▸ **FRAGMENTO DE TEXTO**:
━━━━━━━━━━━━━━━━━━━━━━━━━━━━━━
Por Salvador Hernández González
Revista Guadalcanal año2005
La ermita de
San Benito debió jugar desde fechas tempranas un importante papel en la
religiosidad popular de Guadalcanal, al convertirse en lugar de peregrinación y
escenario de distintas celebraciones festivas. En este sentido, ya vimos como la Visita de 1494 recoge la
existencia de un aposento destinado al alojamiento de los que venían a pasar la
noche en vela en la ermita entregados al culto. Esta práctica de las veladas nocturnas
parece que iba acompañada de un comportamiento poco decoroso de los devotos, lo
que unido al exceso en la comida y la bebida daba lugar a situaciones muy poco
edificantes. Para remediar estos males, presentes en otras manifestaciones de
la religiosidad popular de aquellos siglos, la autoridad eclesiástica efectuaba
continuas llamadas a la observancia de un comportamiento correcto y digno de un
fiel cristiano. En esta línea y para el caso que nos ocupa, en la Visita de 1575 los
visitadores dejaron ordenado que cesasen “ las juntas en las iglesias y
ermitas, que el vulgo llamada veladas, por los grandes inconvenientes que de
esto han sucedido “. Tales inconvenientes eran desde luego la relajación de
la moral y la perversión de costumbres, que acababan convirtiendo las devociones
en “ chocarrerías grandes y deshonestidades feas “. Por ello conminaron
al mayordomo Pedro de Ortega a que cerrase la ermita a la puesta del sol y no la
abriese hasta el día siguiente ya amanecido, “de tal manera que por ningún
caso mujer alguna pueda entrar puesto el sol en la dicha ermita en ningún
tiempo a rezar ni otra cosa, ni quedarse dentro con ocasión de velar mujer ni
hombre “. Esta advertencia cobraba especial valor para la celebración de la
festividad de San Benito y su octava, días en los que la afluencia de fieles
cobraba especial incremento. Por ello y para disuadir de su estancia a los devotos
huéspedes adictos a hacer noche en la ermita, los visitadores determinaron
eliminar la chimenea que estaba en la hospedería, con lo cual se restaban
atractivos a estas polémicas veladas nocturnas.
━━━━━━━━━━━━━━━━━━━━━━━━━━━━━━
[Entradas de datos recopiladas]
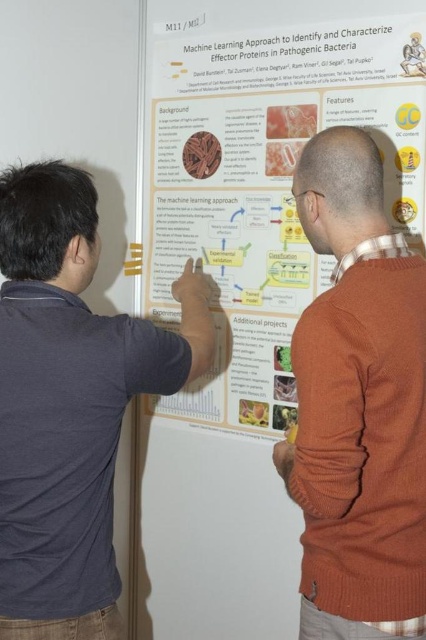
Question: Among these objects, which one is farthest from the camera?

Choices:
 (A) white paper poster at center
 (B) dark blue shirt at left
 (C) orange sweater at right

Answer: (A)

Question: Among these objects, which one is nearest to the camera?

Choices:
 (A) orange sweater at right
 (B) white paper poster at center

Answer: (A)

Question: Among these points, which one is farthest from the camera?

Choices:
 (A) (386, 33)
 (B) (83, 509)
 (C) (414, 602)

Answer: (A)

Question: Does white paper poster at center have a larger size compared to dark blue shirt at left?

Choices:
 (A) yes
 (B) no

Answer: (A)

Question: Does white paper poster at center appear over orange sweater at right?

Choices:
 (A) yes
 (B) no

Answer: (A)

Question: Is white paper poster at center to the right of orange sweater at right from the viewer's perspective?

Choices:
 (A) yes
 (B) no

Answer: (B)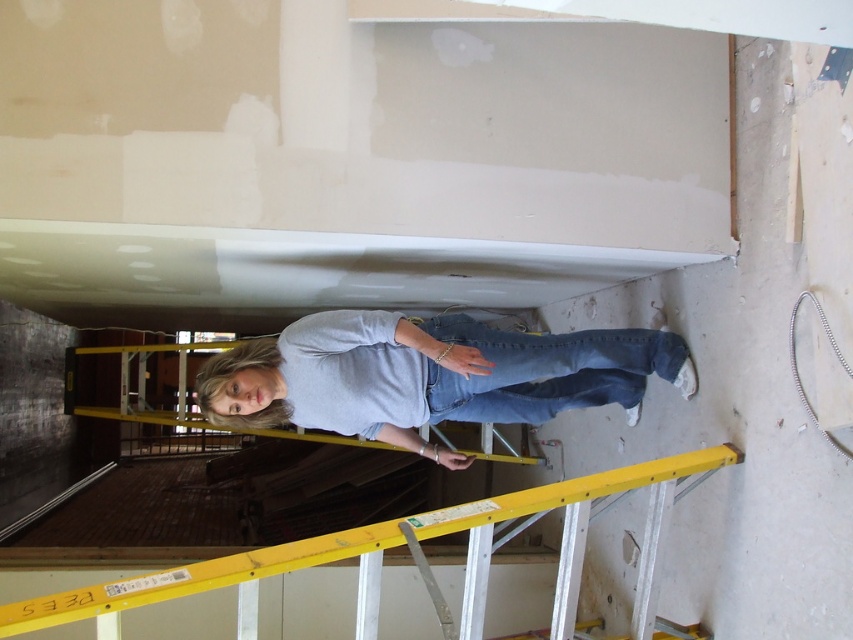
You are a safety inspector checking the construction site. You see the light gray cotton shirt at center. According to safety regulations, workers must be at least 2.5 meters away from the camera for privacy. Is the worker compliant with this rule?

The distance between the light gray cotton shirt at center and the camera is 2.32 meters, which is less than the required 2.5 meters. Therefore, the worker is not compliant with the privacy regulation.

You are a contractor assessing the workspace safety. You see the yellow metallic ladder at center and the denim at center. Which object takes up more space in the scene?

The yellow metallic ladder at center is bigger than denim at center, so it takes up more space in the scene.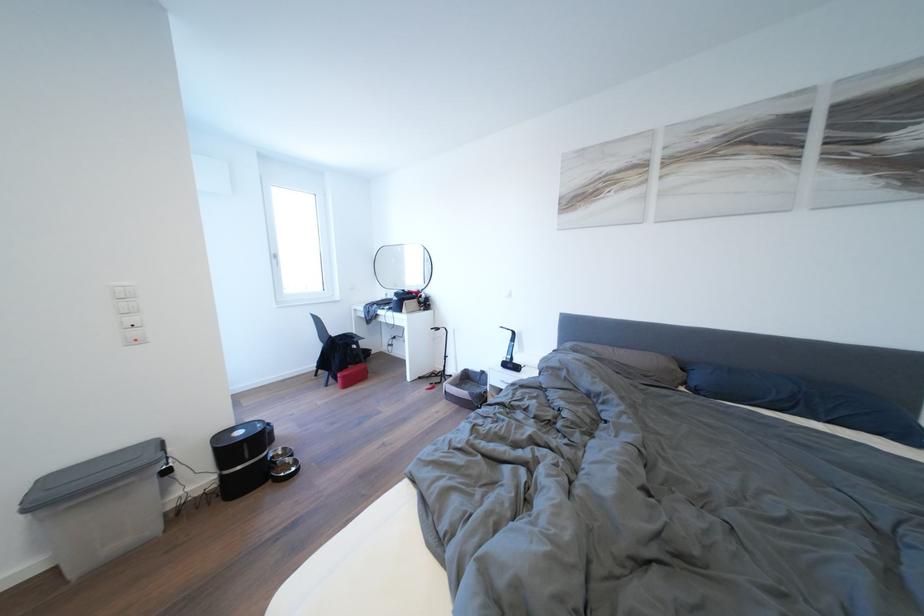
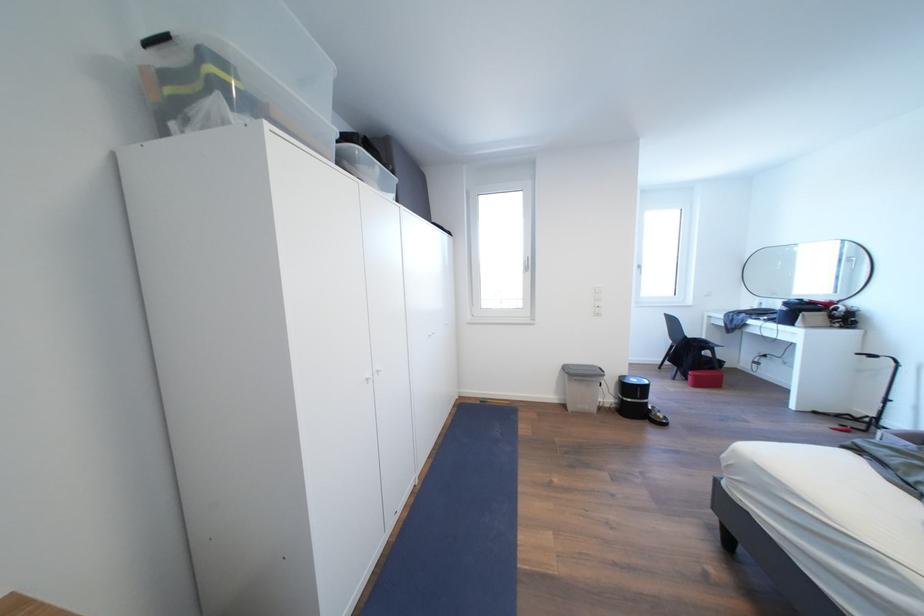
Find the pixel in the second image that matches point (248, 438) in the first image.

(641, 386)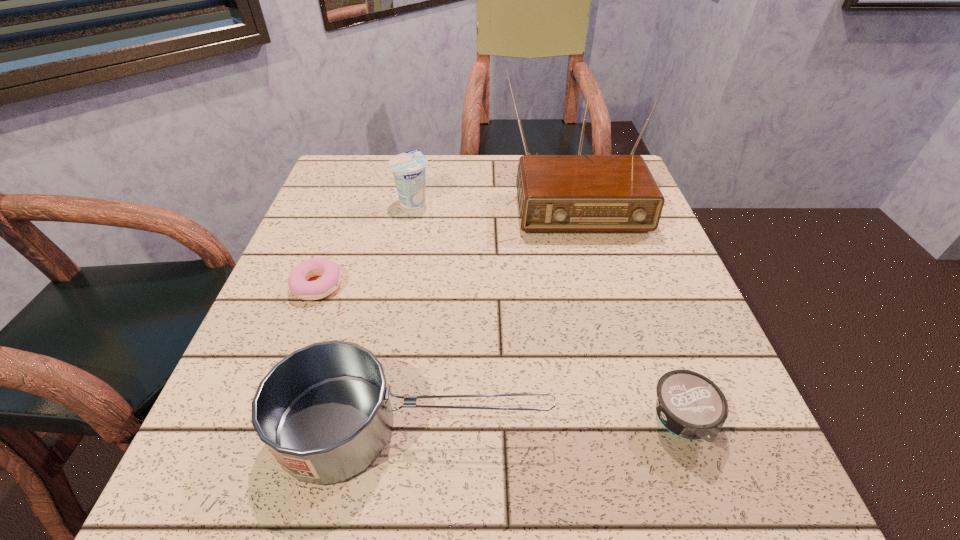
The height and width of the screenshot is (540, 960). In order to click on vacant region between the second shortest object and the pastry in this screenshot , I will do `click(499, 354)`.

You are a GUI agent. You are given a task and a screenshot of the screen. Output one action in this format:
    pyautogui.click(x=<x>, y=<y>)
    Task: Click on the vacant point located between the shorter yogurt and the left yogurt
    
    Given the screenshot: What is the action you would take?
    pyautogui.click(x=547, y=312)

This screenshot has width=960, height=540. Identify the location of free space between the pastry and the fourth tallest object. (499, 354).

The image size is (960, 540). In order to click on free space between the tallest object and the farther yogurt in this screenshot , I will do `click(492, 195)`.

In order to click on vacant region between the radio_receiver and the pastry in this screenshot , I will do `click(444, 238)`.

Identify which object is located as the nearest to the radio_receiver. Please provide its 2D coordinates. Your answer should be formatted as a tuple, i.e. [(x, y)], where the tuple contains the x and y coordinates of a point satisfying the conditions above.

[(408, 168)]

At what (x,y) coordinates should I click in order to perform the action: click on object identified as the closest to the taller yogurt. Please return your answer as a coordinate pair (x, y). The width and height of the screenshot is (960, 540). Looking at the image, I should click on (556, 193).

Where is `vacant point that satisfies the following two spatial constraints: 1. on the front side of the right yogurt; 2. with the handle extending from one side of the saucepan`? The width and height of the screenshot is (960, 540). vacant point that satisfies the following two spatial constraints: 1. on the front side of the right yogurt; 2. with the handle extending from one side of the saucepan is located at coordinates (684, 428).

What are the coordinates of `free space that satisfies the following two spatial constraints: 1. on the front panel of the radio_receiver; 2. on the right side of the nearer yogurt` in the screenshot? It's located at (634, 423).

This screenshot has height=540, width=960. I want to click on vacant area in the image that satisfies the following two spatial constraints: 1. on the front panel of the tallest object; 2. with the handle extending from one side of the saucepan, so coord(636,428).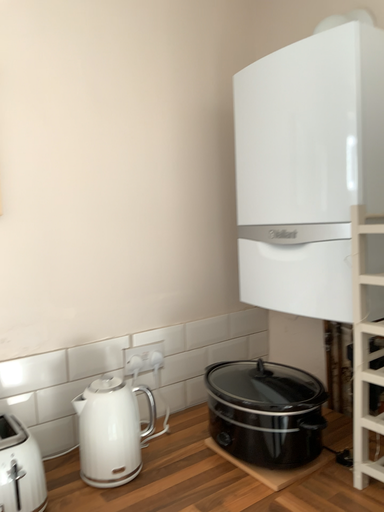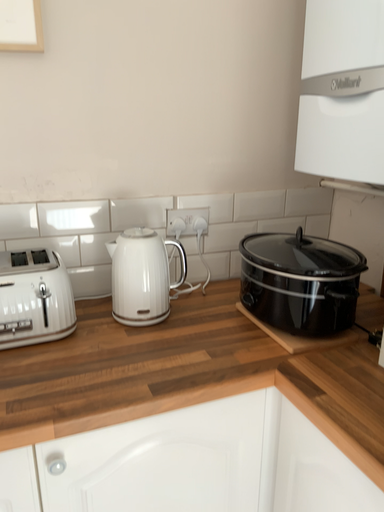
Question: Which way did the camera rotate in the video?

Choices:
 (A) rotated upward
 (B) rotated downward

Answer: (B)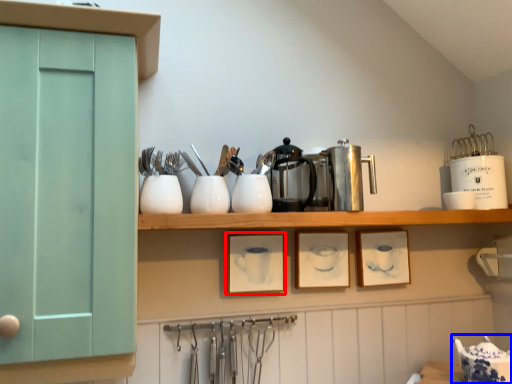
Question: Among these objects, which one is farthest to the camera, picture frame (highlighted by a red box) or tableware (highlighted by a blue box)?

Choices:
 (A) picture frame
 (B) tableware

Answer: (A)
━━━━━━━━━━━━━━━━━━━━━━━━━━━━━━
▸ **EJERCICIOS PROPUESTOS**:
A: Copia todos los pasajes que el texto sobre la ermita de San Benito reproduce entre comillas.
B: Por favor, convierte en una lista breve el párrafo del texto sobre la ermita de San Benito que empieza con "La ermita de San Benito debió jugar", conservando sus datos principales.

▸ **RESPUESTAS DEL EJERCICIO**:
A:
1. "las juntas en las iglesias y ermitas, que el vulgo llamada veladas, por los grandes inconvenientes que de esto han sucedido"
2. "chocarrerías grandes y deshonestidades feas"
3. "de tal manera que por ningún caso mujer alguna pueda entrar puesto el sol en la dicha ermita en ningún tiempo a rezar ni otra cosa, ni quedarse dentro con ocasión de velar mujer ni hombre"

B:
- La ermita de San Benito tuvo pronto un papel importante en la religiosidad popular de Guadalcanal como lugar de peregrinación y de celebraciones festivas.
- La Visita de 1494 ya recoge un aposento para alojar a quienes pasaban la noche en vela en la ermita.
- Estas veladas nocturnas iban acompañadas de un comportamiento poco decoroso y de excesos en la comida y la bebida.
- La autoridad eclesiástica hacía continuas llamadas a un comportamiento correcto y digno de un fiel cristiano.
- En la Visita de 1575 los visitadores ordenaron que cesaran las veladas.
- Mandaron al mayordomo Pedro de Ortega cerrar la ermita a la puesta del sol y no abrirla hasta el amanecer. Desde la puesta del sol ninguna mujer podía entrar, y nadie, ni hombre ni mujer, podía quedarse dentro a velar.
- La orden tenía especial valor en la festividad de San Benito y su octava, cuando aumentaba la afluencia de fieles.
- Para disuadir a los devotos de pasar la noche allí, los visitadores decidieron eliminar la chimenea de la hospedería.